Trump's wild ride has Powell scrambling to keep economy on track
Jay Powell, chairman of the Federal Reserve, should have a cushy job. How hard could it be to manage an economy that will soon enjoy the longest expansion in history, with unemployment at a 50-year low and inflation low and stable? It’s an economy that few Fed chairs have ever enjoyed.
Turns out, running the Fed in the age of President Trump is no cakewalk. Since Powell took the helm of the central bank he has been scrambling to keep up with the president.
A year ago, the economy was on a sugar high, juiced-up by Trump’s massive deficit-financed tax cuts. Wealthy individuals and large multinational corporations received a massive $200 billion tax windfall, close to 1 percent of GDP. On cue, the economy made a jump in growth.
With unemployment falling below 4 percent, and wage and price pressures fast developing, the Fed had no option but to raise interest rates. It had kept rates extraordinarily low since the financial crisis a decade ago, and it reasoned appropriately that rates had to normalize in a fully employed economy or risk undesirably high inflation.
The stock market, rejoicing in the business tax cuts, had also been on a tear, and there were signs of bubbles developing in real estate and bond markets. After the devastating economic fallout from the bursting of the technology-stock and housing bubbles, the Fed wanted no part of pumping-up another bubble.
Then the trade war began. Its first salvo actually had been fired days after President Trump’s inauguration, when he tore up the Trans-Pacific Partnership (TPP) agreement.
The TPP was the free-trade deal between the U.S. and other Pacific Rim nations, excluding China. China doesn’t play fair in its economic dealings with other nations, and the TPP was the strategy to compel it to behave.
But President Trump blew up that strategy, and instead became the “tariff man.” So far, the only thing higher tariffs on China and other trading partners has accomplished is a weaker economy. Businesses are increasingly nervous, and their investment has flat-lined.
This is especially disappointing given last year’s corporate tax cuts, which the administration sold as an incentive to businesses to invest more and lift the economy’s long-term growth. That argument was always a stretch, but the trade war made sure it hasn’t worked.
Investors struggling with the potential fallout from the trade war recognize how bad it is for business, particularly if the president follows through on his threats to jack up tariffs to 25 percent on Chinese, Mexican and vehicle imports.
Companies will be forced to change their business models and shift their global supply chains. Sales and profits will suffer. Investors are rightly worried that the disruption will be significant enough to ignite a recession.
Chairman Powell and his colleagues at the Fed agree and have pivoted on interest rates.
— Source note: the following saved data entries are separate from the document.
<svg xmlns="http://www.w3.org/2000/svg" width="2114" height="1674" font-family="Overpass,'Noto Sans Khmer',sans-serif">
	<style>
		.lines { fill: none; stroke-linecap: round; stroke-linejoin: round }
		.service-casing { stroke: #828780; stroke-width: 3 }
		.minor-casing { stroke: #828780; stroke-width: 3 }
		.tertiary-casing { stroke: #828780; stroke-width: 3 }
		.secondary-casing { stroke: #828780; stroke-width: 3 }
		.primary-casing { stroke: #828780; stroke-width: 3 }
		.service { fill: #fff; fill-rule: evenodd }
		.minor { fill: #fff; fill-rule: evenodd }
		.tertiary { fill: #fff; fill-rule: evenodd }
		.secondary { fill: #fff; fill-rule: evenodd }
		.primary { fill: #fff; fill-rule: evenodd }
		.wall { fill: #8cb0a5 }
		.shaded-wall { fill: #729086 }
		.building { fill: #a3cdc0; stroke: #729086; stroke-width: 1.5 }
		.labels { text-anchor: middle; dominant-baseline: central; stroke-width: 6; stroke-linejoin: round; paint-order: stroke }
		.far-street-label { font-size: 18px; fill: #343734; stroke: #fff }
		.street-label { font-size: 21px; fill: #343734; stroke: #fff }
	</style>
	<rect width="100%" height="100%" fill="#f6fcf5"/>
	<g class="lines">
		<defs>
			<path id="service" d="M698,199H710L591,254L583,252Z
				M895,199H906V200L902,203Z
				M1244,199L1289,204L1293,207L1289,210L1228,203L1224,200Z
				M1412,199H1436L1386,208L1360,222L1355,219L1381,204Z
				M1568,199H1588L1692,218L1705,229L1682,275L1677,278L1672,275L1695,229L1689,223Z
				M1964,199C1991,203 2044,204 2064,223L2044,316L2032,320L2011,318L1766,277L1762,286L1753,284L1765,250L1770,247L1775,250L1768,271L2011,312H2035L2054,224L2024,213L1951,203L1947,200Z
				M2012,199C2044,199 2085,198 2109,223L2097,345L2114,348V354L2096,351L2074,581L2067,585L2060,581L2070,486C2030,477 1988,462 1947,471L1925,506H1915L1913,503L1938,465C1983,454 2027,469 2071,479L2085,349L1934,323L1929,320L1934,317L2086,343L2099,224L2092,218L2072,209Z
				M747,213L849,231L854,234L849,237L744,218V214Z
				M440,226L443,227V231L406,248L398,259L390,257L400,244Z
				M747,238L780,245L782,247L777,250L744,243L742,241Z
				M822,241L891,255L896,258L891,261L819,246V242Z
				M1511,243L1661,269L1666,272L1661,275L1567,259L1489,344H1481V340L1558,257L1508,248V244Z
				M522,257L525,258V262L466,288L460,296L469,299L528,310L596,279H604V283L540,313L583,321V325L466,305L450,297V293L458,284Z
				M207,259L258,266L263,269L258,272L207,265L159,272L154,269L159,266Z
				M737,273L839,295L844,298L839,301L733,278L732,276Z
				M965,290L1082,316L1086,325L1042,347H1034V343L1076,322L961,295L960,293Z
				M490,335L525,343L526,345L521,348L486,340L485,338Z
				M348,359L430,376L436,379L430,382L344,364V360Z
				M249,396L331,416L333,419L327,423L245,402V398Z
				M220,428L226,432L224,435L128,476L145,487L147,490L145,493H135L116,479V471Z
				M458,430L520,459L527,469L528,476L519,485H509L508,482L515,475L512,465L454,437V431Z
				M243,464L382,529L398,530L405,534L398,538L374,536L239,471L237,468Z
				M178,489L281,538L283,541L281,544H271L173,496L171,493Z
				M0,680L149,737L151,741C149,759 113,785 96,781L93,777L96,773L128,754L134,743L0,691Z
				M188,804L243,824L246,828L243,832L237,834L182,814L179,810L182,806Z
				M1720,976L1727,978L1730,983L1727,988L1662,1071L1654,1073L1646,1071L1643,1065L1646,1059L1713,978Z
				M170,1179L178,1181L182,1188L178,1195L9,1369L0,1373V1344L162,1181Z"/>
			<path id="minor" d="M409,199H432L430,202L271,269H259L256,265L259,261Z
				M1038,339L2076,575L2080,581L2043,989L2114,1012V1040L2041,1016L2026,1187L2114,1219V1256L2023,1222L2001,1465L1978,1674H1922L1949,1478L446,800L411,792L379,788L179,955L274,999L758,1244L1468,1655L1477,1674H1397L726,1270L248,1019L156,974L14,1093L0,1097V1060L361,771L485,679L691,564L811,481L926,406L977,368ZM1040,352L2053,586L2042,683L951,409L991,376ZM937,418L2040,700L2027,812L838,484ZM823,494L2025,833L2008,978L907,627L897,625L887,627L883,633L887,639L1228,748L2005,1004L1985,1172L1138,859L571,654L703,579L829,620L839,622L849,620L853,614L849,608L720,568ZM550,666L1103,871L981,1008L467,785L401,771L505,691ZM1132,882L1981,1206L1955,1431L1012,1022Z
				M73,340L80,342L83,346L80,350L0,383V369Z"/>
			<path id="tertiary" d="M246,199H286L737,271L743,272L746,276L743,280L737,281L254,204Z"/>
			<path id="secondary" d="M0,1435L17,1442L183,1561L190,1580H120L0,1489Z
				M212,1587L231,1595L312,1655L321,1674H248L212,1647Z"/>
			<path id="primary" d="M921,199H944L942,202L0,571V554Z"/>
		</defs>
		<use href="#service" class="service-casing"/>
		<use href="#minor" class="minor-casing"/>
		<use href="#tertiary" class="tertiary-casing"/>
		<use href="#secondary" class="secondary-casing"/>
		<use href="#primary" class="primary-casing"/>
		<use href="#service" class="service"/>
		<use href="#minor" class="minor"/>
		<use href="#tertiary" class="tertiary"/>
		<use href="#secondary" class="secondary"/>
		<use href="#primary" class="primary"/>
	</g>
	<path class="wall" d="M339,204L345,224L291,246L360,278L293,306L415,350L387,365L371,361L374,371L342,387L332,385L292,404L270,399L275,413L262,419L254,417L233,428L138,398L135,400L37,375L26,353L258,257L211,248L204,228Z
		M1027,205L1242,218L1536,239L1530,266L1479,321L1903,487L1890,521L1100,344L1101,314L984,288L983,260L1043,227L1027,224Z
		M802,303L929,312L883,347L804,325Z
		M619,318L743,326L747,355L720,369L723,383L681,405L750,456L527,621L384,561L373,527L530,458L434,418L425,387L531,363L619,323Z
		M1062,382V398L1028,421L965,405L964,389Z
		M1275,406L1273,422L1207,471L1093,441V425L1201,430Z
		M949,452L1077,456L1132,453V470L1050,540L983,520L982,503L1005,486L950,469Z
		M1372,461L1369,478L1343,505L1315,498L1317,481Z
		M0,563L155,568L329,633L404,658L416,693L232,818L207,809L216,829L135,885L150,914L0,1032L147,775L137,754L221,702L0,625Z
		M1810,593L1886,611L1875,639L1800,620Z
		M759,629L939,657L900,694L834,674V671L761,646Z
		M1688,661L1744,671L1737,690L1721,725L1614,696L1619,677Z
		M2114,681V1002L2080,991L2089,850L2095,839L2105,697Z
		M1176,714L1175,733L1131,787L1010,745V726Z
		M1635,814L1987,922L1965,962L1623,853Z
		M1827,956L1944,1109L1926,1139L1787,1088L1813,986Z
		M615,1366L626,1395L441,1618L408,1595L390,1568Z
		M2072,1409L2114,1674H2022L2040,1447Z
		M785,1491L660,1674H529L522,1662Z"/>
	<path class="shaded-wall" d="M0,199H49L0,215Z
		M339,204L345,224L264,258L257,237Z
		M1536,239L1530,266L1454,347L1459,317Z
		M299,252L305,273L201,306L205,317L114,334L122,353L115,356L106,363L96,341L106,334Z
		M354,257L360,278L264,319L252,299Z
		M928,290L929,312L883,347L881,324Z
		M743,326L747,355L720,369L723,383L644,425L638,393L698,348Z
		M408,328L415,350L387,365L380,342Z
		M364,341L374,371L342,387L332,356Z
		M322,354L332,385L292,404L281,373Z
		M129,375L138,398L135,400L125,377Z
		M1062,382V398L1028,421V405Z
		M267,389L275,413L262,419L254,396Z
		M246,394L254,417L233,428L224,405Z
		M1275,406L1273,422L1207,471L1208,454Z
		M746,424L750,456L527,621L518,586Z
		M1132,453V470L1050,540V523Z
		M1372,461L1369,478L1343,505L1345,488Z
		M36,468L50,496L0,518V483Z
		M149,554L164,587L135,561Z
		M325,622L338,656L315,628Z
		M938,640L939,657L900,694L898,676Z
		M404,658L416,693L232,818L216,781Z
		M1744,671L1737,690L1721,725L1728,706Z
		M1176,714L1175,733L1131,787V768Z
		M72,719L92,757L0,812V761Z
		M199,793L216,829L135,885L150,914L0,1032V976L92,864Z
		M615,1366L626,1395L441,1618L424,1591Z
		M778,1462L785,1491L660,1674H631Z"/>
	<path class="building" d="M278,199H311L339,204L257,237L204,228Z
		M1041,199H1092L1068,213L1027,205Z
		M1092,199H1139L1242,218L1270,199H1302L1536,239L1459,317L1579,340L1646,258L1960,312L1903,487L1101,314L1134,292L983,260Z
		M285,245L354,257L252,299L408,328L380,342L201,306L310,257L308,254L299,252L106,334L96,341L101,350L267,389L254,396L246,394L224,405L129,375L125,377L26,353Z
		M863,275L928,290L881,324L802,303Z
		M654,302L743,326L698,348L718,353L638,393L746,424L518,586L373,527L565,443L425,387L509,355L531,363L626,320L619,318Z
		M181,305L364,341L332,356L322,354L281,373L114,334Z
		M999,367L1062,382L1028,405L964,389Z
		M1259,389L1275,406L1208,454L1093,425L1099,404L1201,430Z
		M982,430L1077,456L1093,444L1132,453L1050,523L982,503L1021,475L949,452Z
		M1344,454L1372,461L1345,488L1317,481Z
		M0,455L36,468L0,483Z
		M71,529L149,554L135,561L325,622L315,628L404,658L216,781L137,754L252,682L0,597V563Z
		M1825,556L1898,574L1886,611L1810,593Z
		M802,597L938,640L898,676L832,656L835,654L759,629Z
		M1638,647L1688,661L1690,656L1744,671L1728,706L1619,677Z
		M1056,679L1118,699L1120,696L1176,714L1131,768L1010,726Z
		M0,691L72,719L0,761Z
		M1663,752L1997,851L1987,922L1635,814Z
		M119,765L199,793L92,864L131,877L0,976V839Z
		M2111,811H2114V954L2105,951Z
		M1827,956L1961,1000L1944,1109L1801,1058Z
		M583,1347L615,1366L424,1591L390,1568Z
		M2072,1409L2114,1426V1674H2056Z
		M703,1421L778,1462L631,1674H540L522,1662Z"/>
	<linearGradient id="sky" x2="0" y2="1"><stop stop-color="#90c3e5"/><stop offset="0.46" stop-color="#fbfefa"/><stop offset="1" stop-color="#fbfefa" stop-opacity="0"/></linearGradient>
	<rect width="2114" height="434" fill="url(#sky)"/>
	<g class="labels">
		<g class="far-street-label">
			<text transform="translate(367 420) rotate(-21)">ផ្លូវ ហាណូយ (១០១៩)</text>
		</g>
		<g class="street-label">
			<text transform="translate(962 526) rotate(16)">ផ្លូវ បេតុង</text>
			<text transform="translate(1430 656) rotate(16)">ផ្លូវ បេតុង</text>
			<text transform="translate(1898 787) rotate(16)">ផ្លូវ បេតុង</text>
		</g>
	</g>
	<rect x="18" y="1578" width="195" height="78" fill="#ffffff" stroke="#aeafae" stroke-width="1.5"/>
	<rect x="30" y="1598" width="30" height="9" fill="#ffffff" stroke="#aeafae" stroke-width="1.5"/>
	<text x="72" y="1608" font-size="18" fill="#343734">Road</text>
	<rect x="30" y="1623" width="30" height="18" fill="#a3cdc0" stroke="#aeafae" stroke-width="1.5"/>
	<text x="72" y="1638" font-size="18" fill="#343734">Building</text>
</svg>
Just a few months ago, they were forecasting several interest rate increases this year. But they have taken a hard 180-degree turn and are instead signaling that rate cuts could come soon.
Higher tariffs will prompt higher inflation, since they will be passed along to American consumers, but the Fed will look beyond that, reasoning this will be a one-time pop to inflation.
Moreover, the higher prices will act like a tax increase on consumers — if they have to pay a higher price for what they purchase at Walmart or on Amazon, then they have less to spending on everything else — sapping the economy’s strength.
Indeed, if President Trump follows through on all his tariff threats, it will effectively mean an almost $200 billion per annum tax increase on the U.S. economy. Yes, the same size as last year’s tax cut.
Complicating things further for Chairman Powell is President Trump’s frontal attack on the Fed’s independence. We long ago figured out that to function well, our economy requires the Fed to set interest rates without regard to the political desires of lawmakers.
Trump is of a different mind. He has threatened to fire Powell (he can’t) and attempted to stack the Fed with his political cronies (he failed, at least so far) if the central bank doesn’t lower rates immediately.
It’s not that the Fed’s recent pivot on interest rates has been influenced by the president’s strong-arm tactics. The principal of Fed independence is deeply woven into the DNA of everyone at the Fed, but Chairman Powell surely must be looking over his shoulder, dreading what Trump will tweet or do next.
Being Jay Powell is really hard. He has the yeoman’s work of navigating the economy around President Trump’s bad economic policies and efforts to undermine the Fed. Buckle in, because he will almost surely need to pivot hard again to avoid an economic train wreck, which is becoming increasingly difficult to do.